- _Material provided_
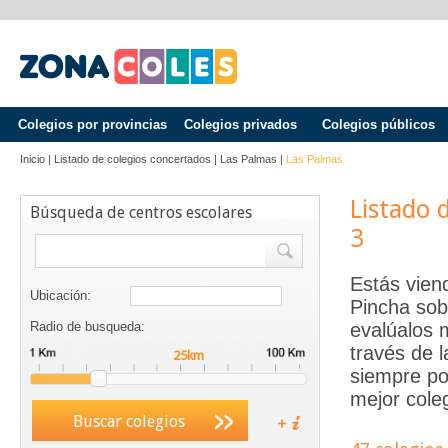
Colegios por provincias
Colegios privados
Colegios públicos
Inicio
|
Listado de colegios concertados
|
Las Palmas
|
Las Palmas
Listado 
Búsqueda de centros escolares
3
Estás vien
Ubicación:
Pincha sob
Radio de busqueda:
evalúalos 
través de 
siempre po
mejor coleg
Buscar colegios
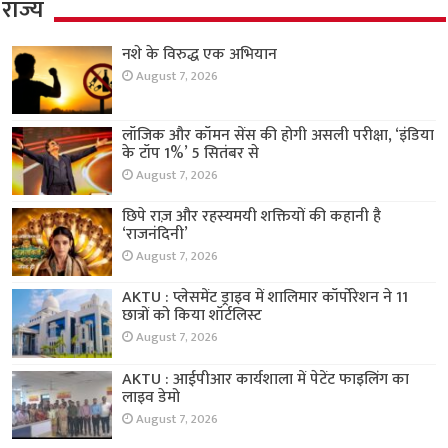
राज्य
नशे के विरुद्ध एक अभियान
August 7, 2026
लॉजिक और कॉमन सेंस की होगी असली परीक्षा, ‘इंडिया
के टॉप 1%’ 5 सितंबर से
August 7, 2026
छिपे राज़ और रहस्यमयी शक्तियों की कहानी है
‘राजनंदिनी’
August 7, 2026
AKTU : प्लेसमेंट ड्राइव में शालिमार कॉर्पोरेशन ने 11
छात्रों को किया शॉर्टलिस्ट
August 7, 2026
AKTU : आईपीआर कार्यशाला में पेटेंट फाइलिंग का
लाइव डेमो
August 7, 2026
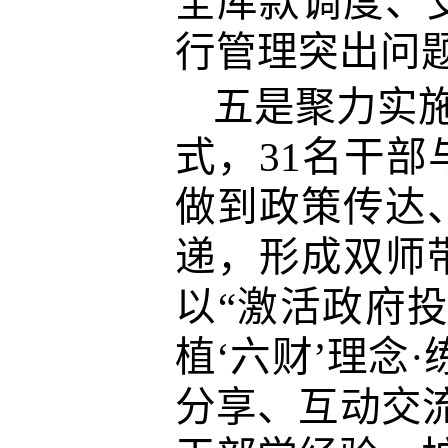
全库款调度、
行管理突出问
五是聚力实施
式，31名干部
做到政策传达
递，形成双师
以“激活政府投
植‘六财’理念
分享、互动交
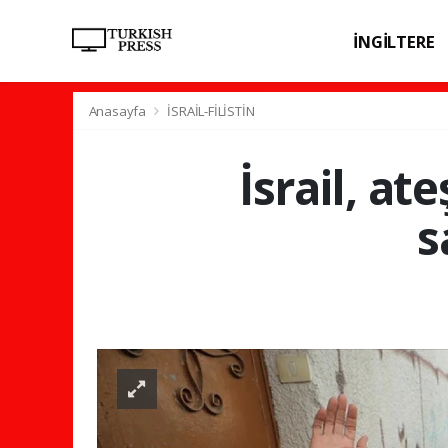
İNGİLTERE
SPOR
SAĞL
Anasayfa
İSRAİL-FİLİSTİN
İsrail, a
s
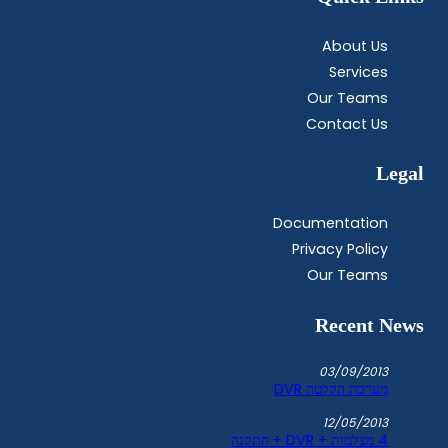
About Us
Services
Our Teams
Contact Us
Legal
Documentation
Privacy Policy
Our Teams
Recent News
03/09/2013
מערכת הקלטה DVR
12/05/2013
4 מצלמות + DVR + התקנה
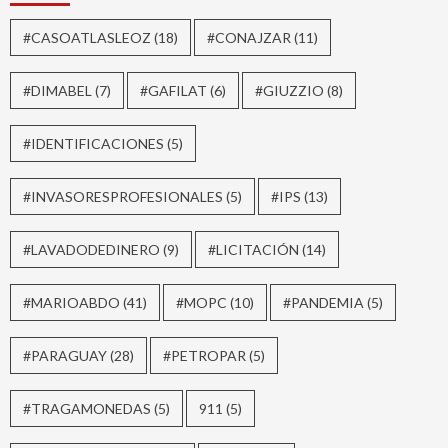
#CASOATLASLEOZ
(18)
#CONAJZAR
(11)
#DIMABEL
(7)
#GAFILAT
(6)
#GIUZZIO
(8)
#IDENTIFICACIONES
(5)
#INVASORESPROFESIONALES
(5)
#IPS
(13)
#LAVADODEDINERO
(9)
#LICITACIÓN
(14)
#MARIOABDO
(41)
#MOPC
(10)
#PANDEMIA
(5)
#PARAGUAY
(28)
#PETROPAR
(5)
#TRAGAMONEDAS
(5)
911
(5)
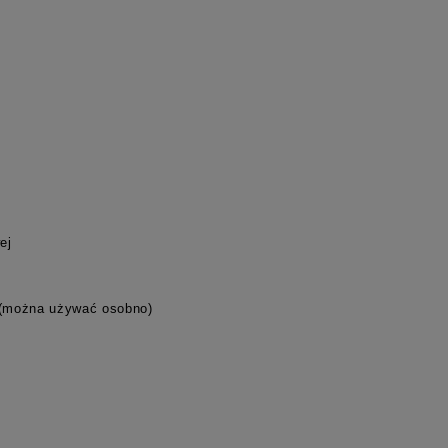
ej
 (można używać osobno)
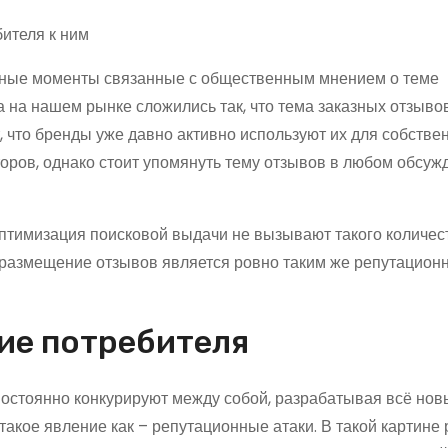
ивные моменты связанные с общественным мнением о теме
на нашем рынке сложились так, что тема заказных отзыво
, что бренды уже давно активно используют их для собстве
оров, однако стоит упомянуть тему отзывов в любом обсуж
оптимизация поисковой выдачи не вызывают такого количес
и размещение отзывов является ровно таким же репутацио
ие потребителя
постоянно конкурируют между собой, разрабатывая всё нов
 такое явление как – репутационные атаки. В такой картине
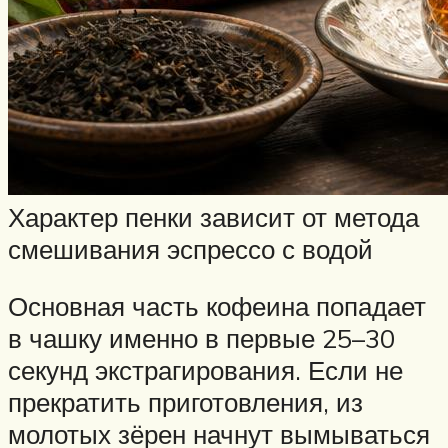
Характер пенки зависит от метода
смешивания эспрессо с водой
Основная часть кофеина попадает
в чашку именно в первые 25–30
секунд экстрагирования. Если не
прекратить приготовления, из
молотых зёрен начнут вымываться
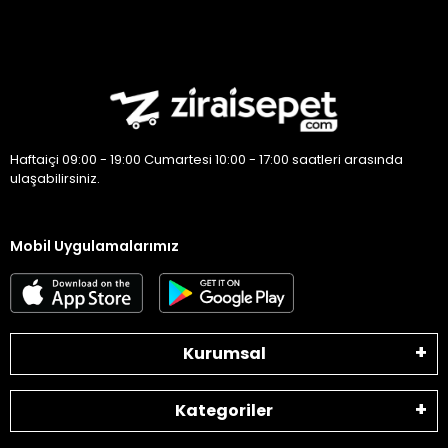
Haftaiçi 09:00 - 19:00 Cumartesi 10:00 - 17:00 saatleri arasında
ulaşabilirsiniz.
Mobil Uygulamalarımız
Kurumsal
Kategoriler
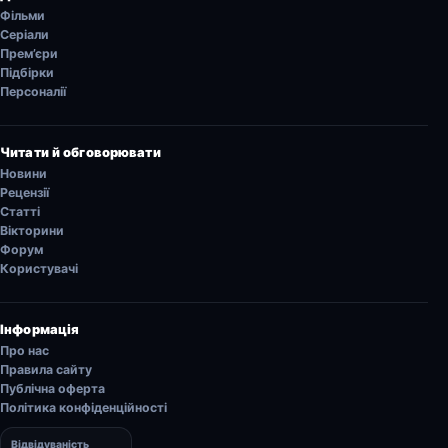
Фільми
Серіали
Прем’єри
Підбірки
Персоналії
Читати й обговорювати
Новини
Рецензії
Статті
Вікторини
Форум
Користувачі
Інформація
Про нас
Правила сайту
Публічна оферта
Політика конфіденційності
Відвідуваність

- _To-do item_
Your answer should be every line above that contains the word "отзывов".

- _Answer to this problem_
оров, однако стоит упомянуть тему отзывов в любом обсуж
и размещение отзывов является ровно таким же репутацио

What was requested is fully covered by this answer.